===== TEXT UNDER STUDY =====

On 2/11/06, Brion Vibber <brion(a)pobox.com> wrote:
If you'd like try rewriting [Sanitizer::removeHTMLtags()] so it balances end tags
properly, detects illegal nesting cases, and understands MathML, that would be
super awesome.
I thought a bit about it and I came to the conclusion that I don't
quite understand what Sanitizer::removeHTMLtags() is supposed to do.
Firstly, I was wrong about the MathML. Sanitizer::removeHTMLtags()
does not need to understand MathML, because at the point where it is
called, the Parser::strip() has replaced the <math> tags by
placeholder strings.
But the important point is: How can Sanitizer::removeHTMLtags()
balance tags? Consider the input
----
First line. <s> Struck through
More text.
Another paragraph.
----
There is an unclosed <s> tag here, so removeHTMLtags() should close
it. If it does the same as HTML Tidy, it adds </s> after "More text.",
before the </p> implied by the empty line.

=====

AIM OF THE TASK — Extend the post on tag balancing in Sanitizer::removeHTMLtags(), picking up right after its final sentence.

===== SUPPLIED INFORMATION =====

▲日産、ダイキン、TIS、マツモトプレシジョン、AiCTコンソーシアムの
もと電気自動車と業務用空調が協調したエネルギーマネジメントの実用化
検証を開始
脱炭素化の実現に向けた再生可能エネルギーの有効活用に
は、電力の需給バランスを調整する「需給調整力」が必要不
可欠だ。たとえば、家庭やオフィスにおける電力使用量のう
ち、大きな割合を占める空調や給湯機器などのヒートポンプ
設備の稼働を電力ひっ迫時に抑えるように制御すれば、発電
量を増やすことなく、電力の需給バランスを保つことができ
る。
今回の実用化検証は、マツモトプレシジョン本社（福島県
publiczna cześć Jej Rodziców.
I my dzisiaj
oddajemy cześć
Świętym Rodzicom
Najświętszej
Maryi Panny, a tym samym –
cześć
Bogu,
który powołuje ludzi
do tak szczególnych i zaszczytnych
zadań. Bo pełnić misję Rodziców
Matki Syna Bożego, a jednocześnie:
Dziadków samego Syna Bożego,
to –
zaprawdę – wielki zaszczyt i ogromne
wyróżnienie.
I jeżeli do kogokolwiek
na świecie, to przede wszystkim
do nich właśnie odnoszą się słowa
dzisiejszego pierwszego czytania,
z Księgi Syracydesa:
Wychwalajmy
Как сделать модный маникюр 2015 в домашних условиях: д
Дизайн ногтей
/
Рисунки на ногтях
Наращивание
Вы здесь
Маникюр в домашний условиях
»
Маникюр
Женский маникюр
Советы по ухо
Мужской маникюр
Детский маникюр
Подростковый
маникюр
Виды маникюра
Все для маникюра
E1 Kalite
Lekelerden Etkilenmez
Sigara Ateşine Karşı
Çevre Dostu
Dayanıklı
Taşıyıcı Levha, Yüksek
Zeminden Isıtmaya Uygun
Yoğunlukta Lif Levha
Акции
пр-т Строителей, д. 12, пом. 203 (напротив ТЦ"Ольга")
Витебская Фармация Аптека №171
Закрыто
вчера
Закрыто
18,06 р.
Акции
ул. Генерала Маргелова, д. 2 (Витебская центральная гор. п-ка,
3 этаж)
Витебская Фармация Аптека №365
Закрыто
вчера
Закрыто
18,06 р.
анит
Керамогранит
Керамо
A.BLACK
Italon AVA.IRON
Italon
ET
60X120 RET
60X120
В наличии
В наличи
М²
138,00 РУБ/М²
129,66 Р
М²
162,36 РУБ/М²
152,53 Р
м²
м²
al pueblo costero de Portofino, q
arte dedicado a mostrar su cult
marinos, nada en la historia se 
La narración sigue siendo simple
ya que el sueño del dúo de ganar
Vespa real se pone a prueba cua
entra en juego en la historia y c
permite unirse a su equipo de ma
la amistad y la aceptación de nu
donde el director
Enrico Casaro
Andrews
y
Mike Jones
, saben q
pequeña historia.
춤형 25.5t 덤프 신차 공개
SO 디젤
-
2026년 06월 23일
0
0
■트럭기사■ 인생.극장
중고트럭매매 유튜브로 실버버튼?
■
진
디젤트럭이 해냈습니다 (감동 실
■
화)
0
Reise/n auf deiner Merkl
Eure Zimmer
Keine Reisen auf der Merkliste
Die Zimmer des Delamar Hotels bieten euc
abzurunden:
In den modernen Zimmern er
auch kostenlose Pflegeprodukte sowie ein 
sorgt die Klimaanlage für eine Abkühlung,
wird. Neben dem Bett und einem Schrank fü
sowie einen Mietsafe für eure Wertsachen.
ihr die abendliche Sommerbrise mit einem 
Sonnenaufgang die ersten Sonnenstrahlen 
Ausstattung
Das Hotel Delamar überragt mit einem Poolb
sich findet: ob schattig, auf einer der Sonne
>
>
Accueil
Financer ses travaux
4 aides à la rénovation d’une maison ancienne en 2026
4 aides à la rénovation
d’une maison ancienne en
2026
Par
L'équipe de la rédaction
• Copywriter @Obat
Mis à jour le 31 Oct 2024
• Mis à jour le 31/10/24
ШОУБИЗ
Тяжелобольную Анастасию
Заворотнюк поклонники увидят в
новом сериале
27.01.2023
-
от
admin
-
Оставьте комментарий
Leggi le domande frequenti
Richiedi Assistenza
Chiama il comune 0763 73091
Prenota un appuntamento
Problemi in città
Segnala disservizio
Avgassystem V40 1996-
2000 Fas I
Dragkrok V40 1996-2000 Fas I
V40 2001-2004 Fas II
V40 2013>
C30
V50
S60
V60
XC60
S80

=====

TASK RESPONSE —
Okay, that's fine. But now consider
----
* First line. <s> Struck through
* More text.
Another paragraph.
----
In this case, the </s> has to be put after "Struck through".
I think this means that removeHTMLtags() can only work if it parses
the text according to (a subset of) the wiki-grammar. But that seems a
bit messy from the design point of view. The alternative is to call
removeHTMLtags() later, at the same time when HTML Tidy is called
(this is what I wrongly thought to happen).
By the way, I'm still interested to hear why you want to get rid of
HTML Tidy. Is it performance?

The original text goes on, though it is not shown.